[Begin DOCUMENT TEXT]

# Four uk debuts for volkswagen at goodwood festival of speed



## WHIZZER (Oct 25, 2005)

Volkswagen is preparing to delight automotive fans at the annual Goodwood Festival of Speed on 26-28 June by showcasing four new cars, all of which are making their UK debuts. These are the Sport Coupé GTE Concept, the XL Sport and the Golf R400, as well as the 2015 Polo R WRC rally car.








The Sport Coupé GTE Concept made its international debut at the Geneva Motor Show in March this year. Combining an exclusive sports car design with a four-door body and a glass roof extending into the tailgate, it marks the beginning of a new design era for Volkswagen. Under the bonnet the Sport Coupé GTE utilises a plug-in hybrid drive, combining a TSI petrol engine with two electric motors.








The XL Sport turned heads when it was unveiled at the Paris Motor Show in October 2014. Developed from the Volkswagen XL1, the world's most energy efficient production car, the XL Sport is a super-efficient concept sports car powered by a Ducati ************ engine. The two-cylinder Ducati V2 engine produces 200 PS and the XL Sport has a top speed of 168 mph.








The third concept on display on the Volkswagen stand will be the Golf R 400 which debuted at the Auto China show in Beijing in April 2014. Based on the standard Golf R hatchback, the R 400 concept ups the ante considerably, with 400 PS and 450 Nm of torque - plus looks to match the performance.








The Polo R WRC is of course not a concept, but a very real car which has seen action across the globe in the World Rally Championship. This model won the WRC last year and is currently leading the manufacturer and driver championships. The car's appearance at Goodwood comes just a couple of weeks after the manufacturer secured a 1-2-3 podium finish at the Rally of Portugal.

[End DOCUMENT TEXT]
[Begin SOURCE DATA]

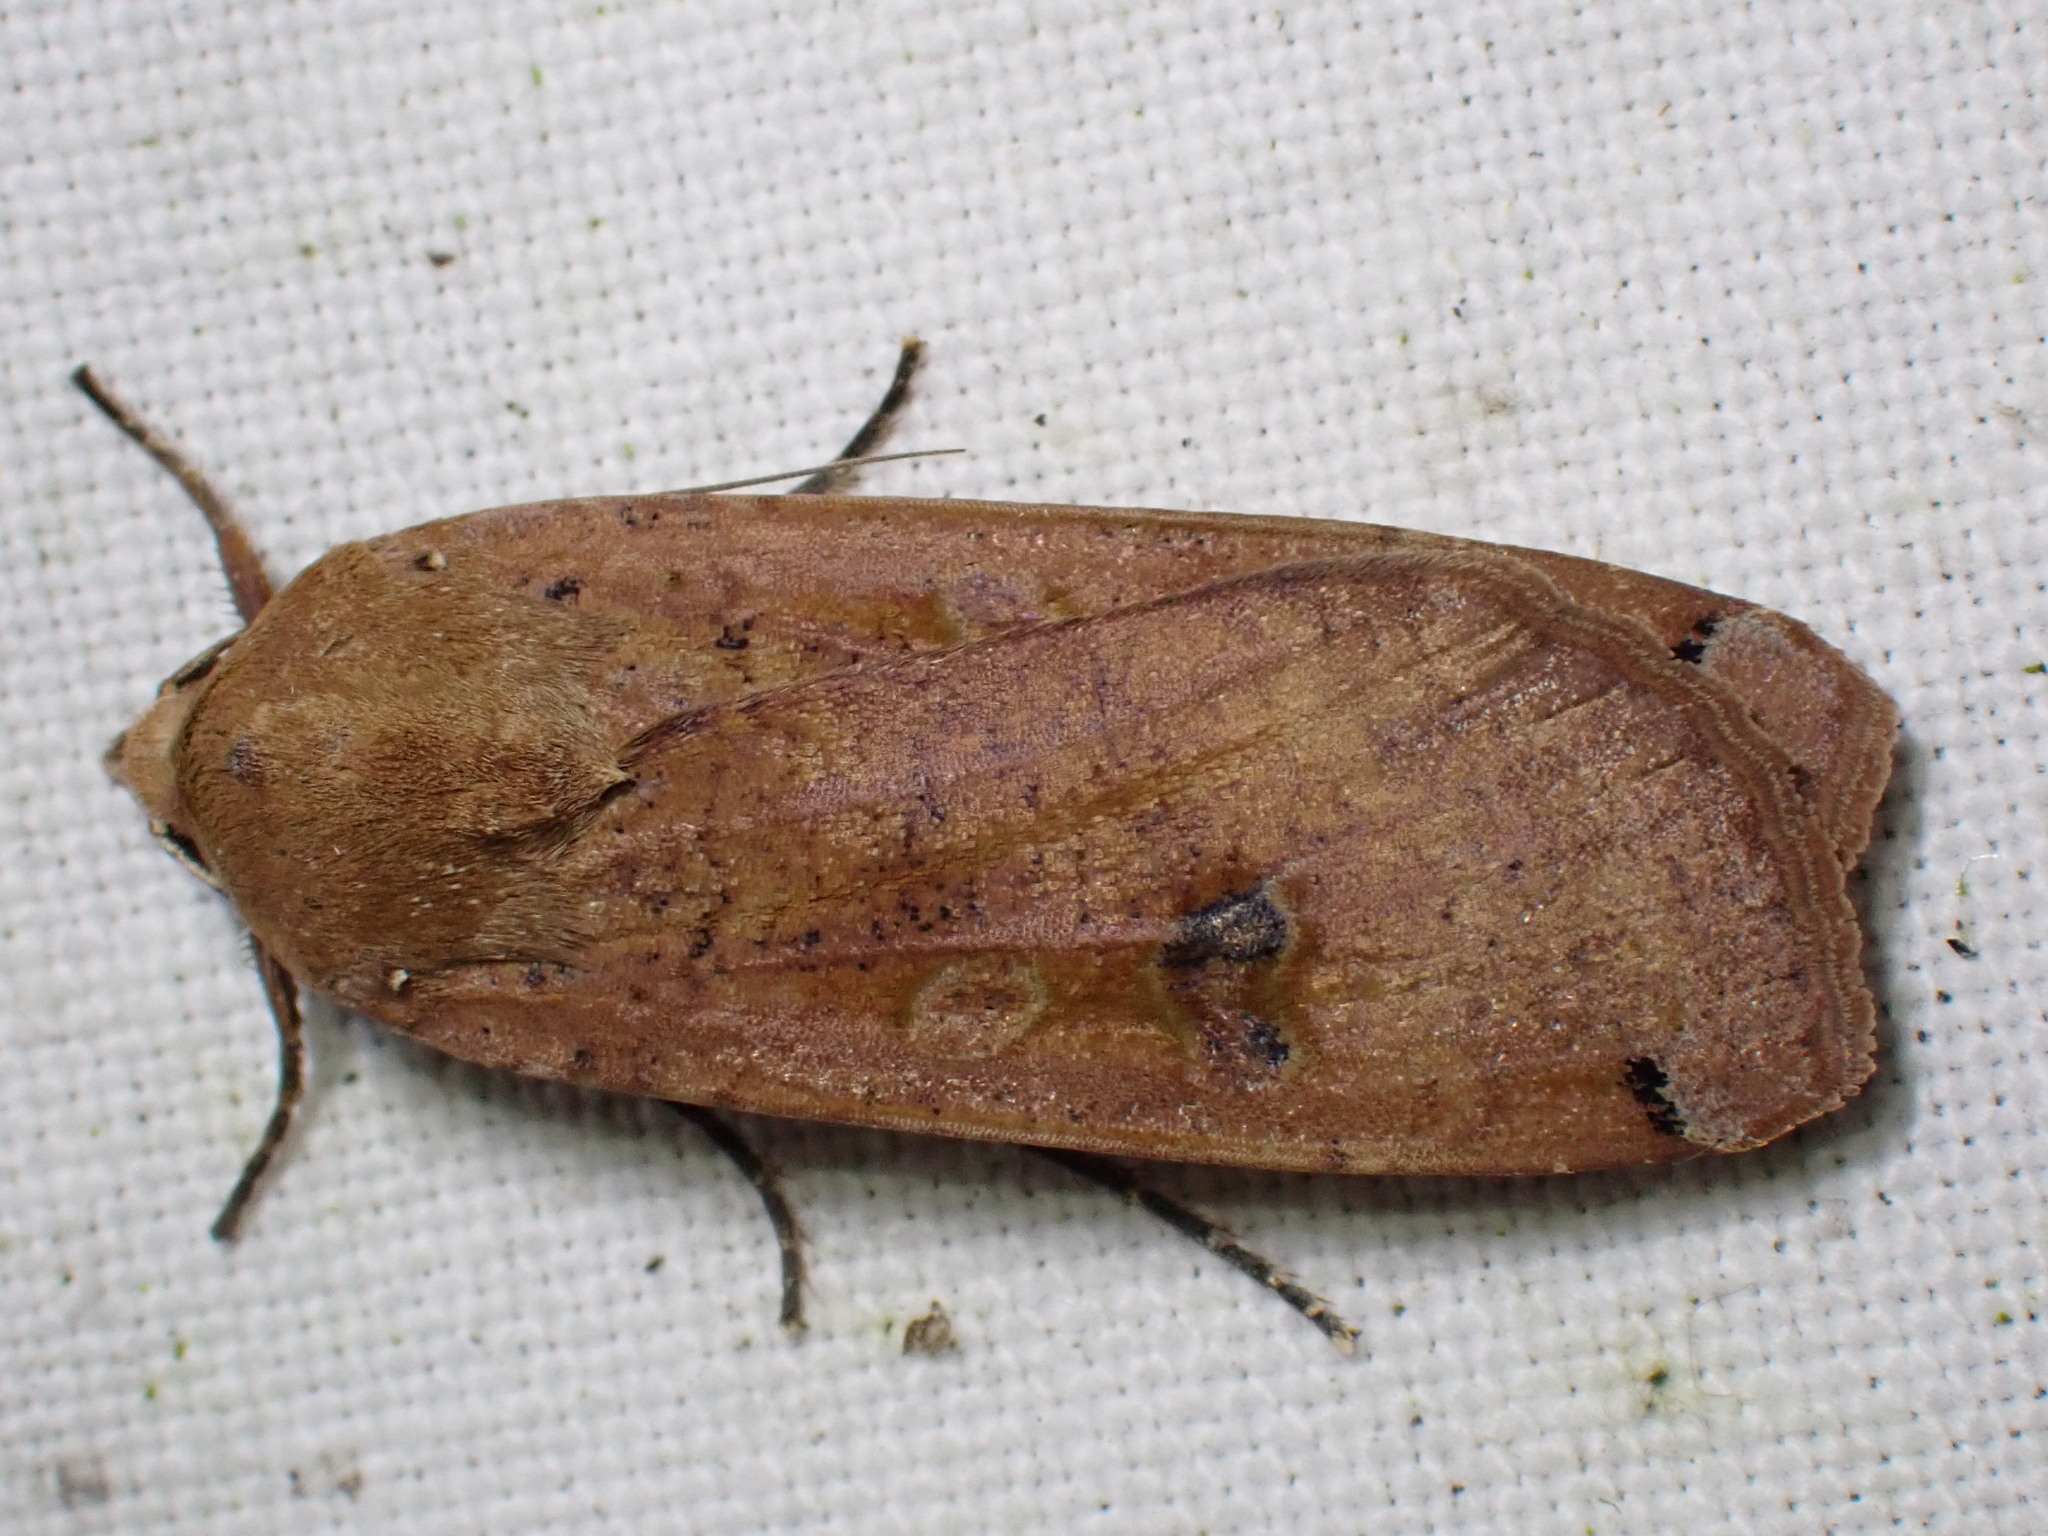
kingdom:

[End SOURCE DATA]

EXERCISE REQUIREMENTS –
A. Reproduce the passage of the Volkswagen Goodwood article starting at "# Four uk debuts" and ending at "WRC rally car.".
B. Carry on the Volkswagen Goodwood article from the point where it stops.

RESPONSES IN ORDER –
A.
# Four uk debuts for volkswagen at goodwood festival of speed



## WHIZZER (Oct 25, 2005)

Volkswagen is preparing to delight automotive fans at the annual Goodwood Festival of Speed on 26-28 June by showcasing four new cars, all of which are making their UK debuts. These are the Sport Coupé GTE Concept, the XL Sport and the Golf R400, as well as the 2015 Polo R WRC rally car.

B.
The Goodwood Festival of Speed, dubbed the 'largest motoring garden party in the world' is a unique weekend that brings together cars, stars and motor sport 'royalty' to create a celebration of all things automotive. It is held in the grounds of Goodwood House, Sussex, and includes a famous hillclimb event up the drive of the house.

















For further information on the festival, please go to https://ticketing.goodwood.com. For more details of the highlights of the Volkswagen stand or for your chance to win tickets, keep an eye on the Volkswagen Facebook page https://www.facebook.com/VolkswagenUK.


----------



## SBM (Jul 4, 2013)

The blue one looks exactly like the R8 with a VW badge but somehow they have shoe-horned the back end of a Volvo S60/S80 on??


----------



## Alex L (Oct 25, 2005)

SBM said:


> The blue one looks exactly like the R8 with a VW badge but somehow they have shoe-horned the back end of a Volvo S60/S80 on??


Theres a bit of GTR there too.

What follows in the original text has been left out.